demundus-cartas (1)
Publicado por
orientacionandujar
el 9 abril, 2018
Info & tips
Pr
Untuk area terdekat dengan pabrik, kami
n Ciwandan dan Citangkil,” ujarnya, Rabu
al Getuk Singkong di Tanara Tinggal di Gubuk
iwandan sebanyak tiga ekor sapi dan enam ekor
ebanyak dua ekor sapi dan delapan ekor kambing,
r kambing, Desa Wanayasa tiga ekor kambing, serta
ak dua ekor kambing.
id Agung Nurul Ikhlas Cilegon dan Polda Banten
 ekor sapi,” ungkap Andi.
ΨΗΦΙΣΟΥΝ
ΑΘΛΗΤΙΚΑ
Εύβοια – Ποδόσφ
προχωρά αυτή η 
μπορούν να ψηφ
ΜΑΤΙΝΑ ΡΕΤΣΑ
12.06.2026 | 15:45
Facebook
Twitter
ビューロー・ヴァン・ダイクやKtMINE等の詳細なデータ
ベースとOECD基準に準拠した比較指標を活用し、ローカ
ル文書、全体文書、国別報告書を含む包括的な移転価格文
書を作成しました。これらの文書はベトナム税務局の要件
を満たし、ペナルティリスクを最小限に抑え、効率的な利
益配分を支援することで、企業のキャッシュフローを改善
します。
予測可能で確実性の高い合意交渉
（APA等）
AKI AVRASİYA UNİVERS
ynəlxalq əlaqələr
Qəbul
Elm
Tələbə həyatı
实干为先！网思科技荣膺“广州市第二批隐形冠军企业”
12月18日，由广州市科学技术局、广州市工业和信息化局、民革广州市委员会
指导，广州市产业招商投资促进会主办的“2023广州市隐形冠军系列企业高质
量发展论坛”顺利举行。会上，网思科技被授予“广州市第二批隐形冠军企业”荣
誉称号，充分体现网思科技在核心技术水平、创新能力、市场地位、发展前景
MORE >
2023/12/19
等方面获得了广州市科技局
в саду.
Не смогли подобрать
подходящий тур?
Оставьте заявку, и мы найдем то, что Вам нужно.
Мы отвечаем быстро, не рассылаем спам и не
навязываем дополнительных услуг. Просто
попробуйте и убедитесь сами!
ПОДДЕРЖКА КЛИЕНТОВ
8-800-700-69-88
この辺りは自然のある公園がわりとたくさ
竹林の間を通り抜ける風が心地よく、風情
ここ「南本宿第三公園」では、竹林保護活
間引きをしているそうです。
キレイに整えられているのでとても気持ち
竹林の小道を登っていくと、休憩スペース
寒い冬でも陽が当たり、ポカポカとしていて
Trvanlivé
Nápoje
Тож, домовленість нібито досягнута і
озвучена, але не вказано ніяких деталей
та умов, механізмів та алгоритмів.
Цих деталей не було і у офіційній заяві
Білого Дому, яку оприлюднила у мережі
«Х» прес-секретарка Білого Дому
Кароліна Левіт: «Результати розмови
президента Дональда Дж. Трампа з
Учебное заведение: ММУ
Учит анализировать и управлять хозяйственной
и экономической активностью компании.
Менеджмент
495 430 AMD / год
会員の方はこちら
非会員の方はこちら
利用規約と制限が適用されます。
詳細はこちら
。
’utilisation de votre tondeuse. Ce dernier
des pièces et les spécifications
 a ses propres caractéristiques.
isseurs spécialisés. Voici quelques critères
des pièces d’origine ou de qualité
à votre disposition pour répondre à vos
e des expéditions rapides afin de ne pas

REQUEST: Your task is to output the material above exactly.

RESULT OF THE EXERCISE:
demundus-cartas (1)
Publicado por
orientacionandujar
el 9 abril, 2018
Info & tips
Pr
Untuk area terdekat dengan pabrik, kami
n Ciwandan dan Citangkil,” ujarnya, Rabu
al Getuk Singkong di Tanara Tinggal di Gubuk
iwandan sebanyak tiga ekor sapi dan enam ekor
ebanyak dua ekor sapi dan delapan ekor kambing,
r kambing, Desa Wanayasa tiga ekor kambing, serta
ak dua ekor kambing.
id Agung Nurul Ikhlas Cilegon dan Polda Banten
 ekor sapi,” ungkap Andi.
ΨΗΦΙΣΟΥΝ
ΑΘΛΗΤΙΚΑ
Εύβοια – Ποδόσφ
προχωρά αυτή η 
μπορούν να ψηφ
ΜΑΤΙΝΑ ΡΕΤΣΑ
12.06.2026 | 15:45
Facebook
Twitter
ビューロー・ヴァン・ダイクやKtMINE等の詳細なデータ
ベースとOECD基準に準拠した比較指標を活用し、ローカ
ル文書、全体文書、国別報告書を含む包括的な移転価格文
書を作成しました。これらの文書はベトナム税務局の要件
を満たし、ペナルティリスクを最小限に抑え、効率的な利
益配分を支援することで、企業のキャッシュフローを改善
します。
予測可能で確実性の高い合意交渉
（APA等）
AKI AVRASİYA UNİVERS
ynəlxalq əlaqələr
Qəbul
Elm
Tələbə həyatı
实干为先！网思科技荣膺“广州市第二批隐形冠军企业”
12月18日，由广州市科学技术局、广州市工业和信息化局、民革广州市委员会
指导，广州市产业招商投资促进会主办的“2023广州市隐形冠军系列企业高质
量发展论坛”顺利举行。会上，网思科技被授予“广州市第二批隐形冠军企业”荣
誉称号，充分体现网思科技在核心技术水平、创新能力、市场地位、发展前景
MORE >
2023/12/19
等方面获得了广州市科技局
в саду.
Не смогли подобрать
подходящий тур?
Оставьте заявку, и мы найдем то, что Вам нужно.
Мы отвечаем быстро, не рассылаем спам и не
навязываем дополнительных услуг. Просто
попробуйте и убедитесь сами!
ПОДДЕРЖКА КЛИЕНТОВ
8-800-700-69-88
この辺りは自然のある公園がわりとたくさ
竹林の間を通り抜ける風が心地よく、風情
ここ「南本宿第三公園」では、竹林保護活
間引きをしているそうです。
キレイに整えられているのでとても気持ち
竹林の小道を登っていくと、休憩スペース
寒い冬でも陽が当たり、ポカポカとしていて
Trvanlivé
Nápoje
Тож, домовленість нібито досягнута і
озвучена, але не вказано ніяких деталей
та умов, механізмів та алгоритмів.
Цих деталей не було і у офіційній заяві
Білого Дому, яку оприлюднила у мережі
«Х» прес-секретарка Білого Дому
Кароліна Левіт: «Результати розмови
президента Дональда Дж. Трампа з
Учебное заведение: ММУ
Учит анализировать и управлять хозяйственной
и экономической активностью компании.
Менеджмент
495 430 AMD / год
会員の方はこちら
非会員の方はこちら
利用規約と制限が適用されます。
詳細はこちら
。
’utilisation de votre tondeuse. Ce dernier
des pièces et les spécifications
 a ses propres caractéristiques.
isseurs spécialisés. Voici quelques critères
des pièces d’origine ou de qualité
à votre disposition pour répondre à vos
e des expéditions rapides afin de ne pas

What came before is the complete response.